PROBLEM REQUIREMENTS :: Go through the listing below and state how many lines hold the word "your", giving only the number.

DATA FOR REVIEW ::
------------------------------
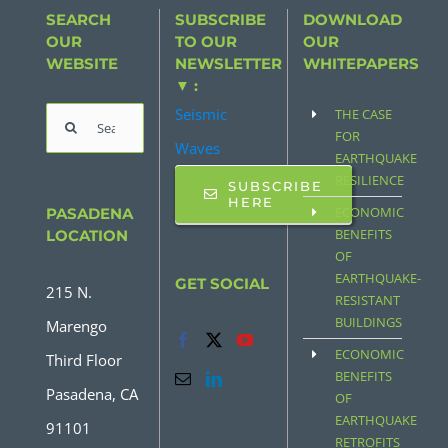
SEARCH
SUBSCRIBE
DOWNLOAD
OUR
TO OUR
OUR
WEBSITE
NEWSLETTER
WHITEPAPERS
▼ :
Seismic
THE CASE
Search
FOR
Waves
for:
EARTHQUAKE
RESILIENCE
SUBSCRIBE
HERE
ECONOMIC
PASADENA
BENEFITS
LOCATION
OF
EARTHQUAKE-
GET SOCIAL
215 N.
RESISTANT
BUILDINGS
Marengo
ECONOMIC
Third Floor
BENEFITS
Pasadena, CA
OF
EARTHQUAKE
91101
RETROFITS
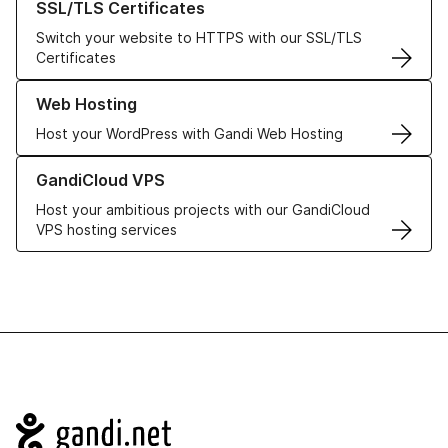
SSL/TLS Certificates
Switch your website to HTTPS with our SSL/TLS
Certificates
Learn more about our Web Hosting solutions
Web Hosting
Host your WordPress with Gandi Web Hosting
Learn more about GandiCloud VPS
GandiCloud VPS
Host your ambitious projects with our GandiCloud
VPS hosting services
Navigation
------------------------------
RESULT FOR THIS EXERCISE :: 3